A machine learning and deep learning utilities library.
Project description
GDML
A documentation repository for machine learning projects.
Overview
This project contains resources, guides, and documentation to support machine learning workflows.
Features
- Project setup instructions
- Usage examples
- Best practices
- Reference materials
Sample Code
from gdml.Data import DataReader, DataSplitter
data_reader = DataReader(filepath='D:\\Projects\\ML_DOC\\california_housing_train.csv')
data = data_reader.read()
print(data.head())
x = data.drop(columns=['median_house_value'])
y = data['median_house_value']
data_splitter = DataSplitter(data=data, target_column='median_house_value', test_size=0.2, random_state=42)
X_train, X_test, y_train, y_test = data_splitter.get_all_splits()
# Regression
from gdml.ML import ML_regression
ml_regression = ML_regression(model='LinearRegression', dataset={'X_train': X_train, 'y_train': y_train})
ml_regression.plot(X_test, y_test)
print("Regression score:", ml_regression.score(X_test, y_test))
from sklearn.datasets import load_iris
import pandas as pd
iris = load_iris(as_frame=True)
iris_data = iris['data']
iris_target = iris['target']
iris_df = pd.concat([iris_data, iris_target.rename('target')], axis=1)
iris_splitter = DataSplitter(data=iris_df, target_column='target', test_size=0.2, random_state=42)
X_train_cls, X_test_cls, y_train_cls, y_test_cls = iris_splitter.get_all_splits()
# Classification
from gdml.ML import ML_classification
ml_classification = ML_classification(model='SVC_classifier', dataset={'X_train': X_train_cls, 'y_train': y_train_cls})
ml_classification.plot(X_test_cls, y_test_cls)
print("Classification score:", ml_classification.score(X_test_cls, y_test_cls))
from gdml.ML import ML_Clustering
ml_clustering = ML_Clustering(model='KMeans', dataset={'X_train': X_train_cls})

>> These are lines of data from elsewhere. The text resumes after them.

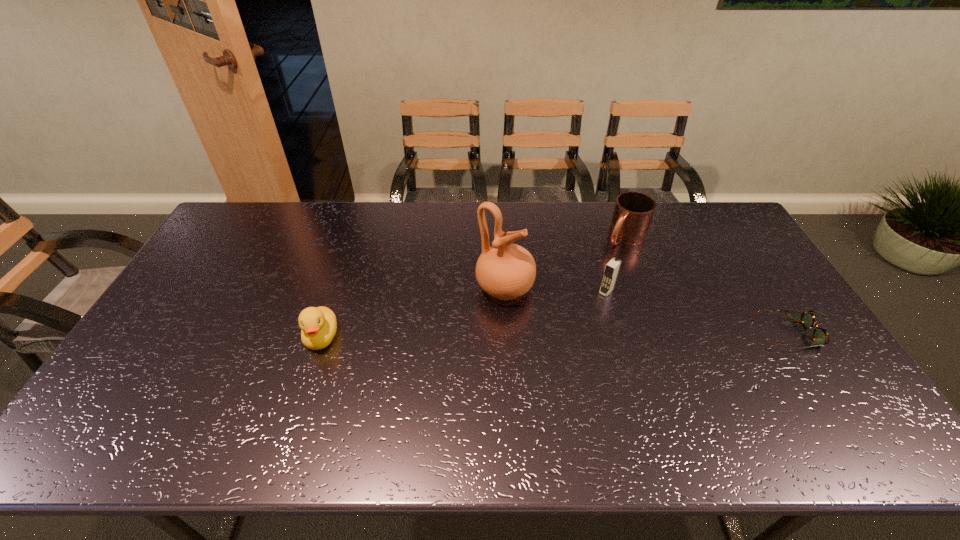
In order to click on vacant area that lies between the tallest object and the spectacles in this screenshot , I will do [x=650, y=311].

At what (x,y) coordinates should I click in order to perform the action: click on free area in between the farthest object and the second object from left to right. Please return your answer as a coordinate pair (x, y). Looking at the image, I should click on (565, 262).

This screenshot has width=960, height=540. What are the coordinates of `free space between the tallest object and the fourth shortest object` in the screenshot? It's located at (556, 290).

You are a GUI agent. You are given a task and a screenshot of the screen. Output one action in this format:
    pyautogui.click(x=<x>, y=<y>)
    Task: Click on the vacant space in between the third object from left to right and the leftmost object
    This screenshot has width=960, height=540.
    Given the screenshot: What is the action you would take?
    pyautogui.click(x=464, y=314)

The width and height of the screenshot is (960, 540). Find the location of `free point between the second tallest object and the duckling`. free point between the second tallest object and the duckling is located at coordinates (464, 314).

The height and width of the screenshot is (540, 960). What are the coordinates of `vacant region between the mug and the rightmost object` in the screenshot? It's located at (710, 285).

Where is `free space between the rightmost object and the second tallest object`? The width and height of the screenshot is (960, 540). free space between the rightmost object and the second tallest object is located at coordinates (701, 312).

The height and width of the screenshot is (540, 960). Find the location of `unoccupied area between the cellular telephone and the leftmost object`. unoccupied area between the cellular telephone and the leftmost object is located at coordinates (464, 314).

Identify which object is located as the fourth nearest to the mug. Please provide its 2D coordinates. Your answer should be formatted as a tuple, i.e. [(x, y)], where the tuple contains the x and y coordinates of a point satisfying the conditions above.

[(318, 325)]

Locate an element on the screen. Image resolution: width=960 pixels, height=540 pixels. object that ranks as the closest to the farthest object is located at coordinates (612, 268).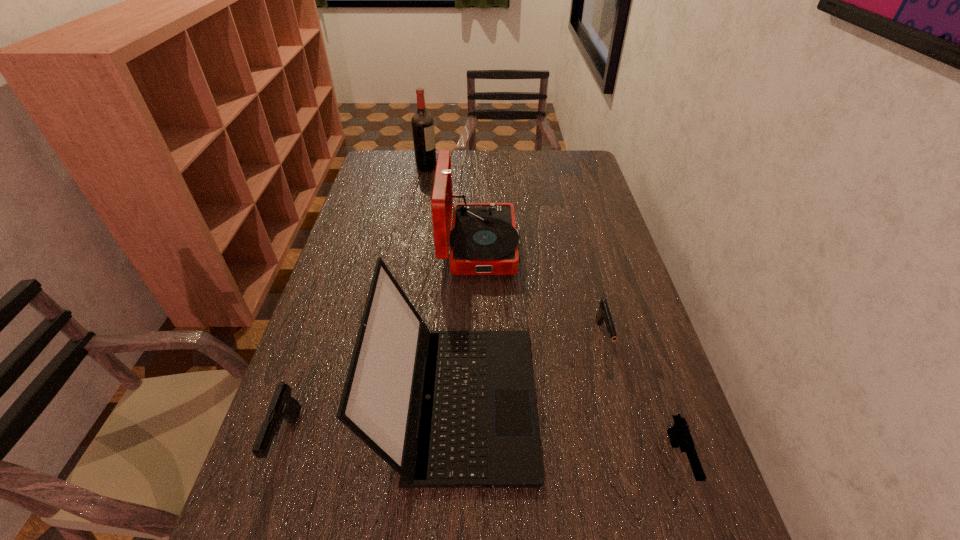
Locate an element on the screen. The height and width of the screenshot is (540, 960). liquor is located at coordinates [x=422, y=122].

The height and width of the screenshot is (540, 960). What are the coordinates of `the second farthest object` in the screenshot? It's located at (484, 240).

This screenshot has width=960, height=540. I want to click on laptop, so coord(445,409).

Where is `the leftmost object`? the leftmost object is located at coordinates (282, 405).

This screenshot has width=960, height=540. Find the location of `the tallest pistol`. the tallest pistol is located at coordinates (282, 405).

Identify the location of the second object from right to left. Image resolution: width=960 pixels, height=540 pixels. (603, 315).

Locate an element on the screen. Image resolution: width=960 pixels, height=540 pixels. the second pistol from left to right is located at coordinates pos(603,315).

Locate an element on the screen. The image size is (960, 540). the rightmost pistol is located at coordinates (679, 434).

At what (x,y) coordinates should I click in order to perform the action: click on free spot located 0.160m on the front-facing side of the liquor. Please return your answer as a coordinate pair (x, y). Image resolution: width=960 pixels, height=540 pixels. Looking at the image, I should click on (477, 167).

This screenshot has height=540, width=960. Identify the location of vacant space positioned on the front-facing side of the phonograph_record. (x=611, y=246).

ml_clustering.plot(X_test_cls)
print("Clustering score:", ml_clustering.score(X_test_cls, y_test_cls))
# Time Series
from gdml.ML import ML_TimeSeriesToolkit
data_url = 'https://raw.githubusercontent.com/jbrownlee/Datasets/master/airline-passengers.csv'
df = pd.read_csv(data_url)
toolkit = ML_TimeSeriesToolkit(data=df, value_col='Passengers', date_col='Month', freq='MS')
toolkit.plot_series(title='Airline Passengers Over Time')
toolkit.decompose(model='multiplicative')
toolkit.check_stationarity()
toolkit.plot_autocorrelations()
toolkit.fit_sarima(order=(1, 1, 1), seasonal_order=(1, 1, 1, 12))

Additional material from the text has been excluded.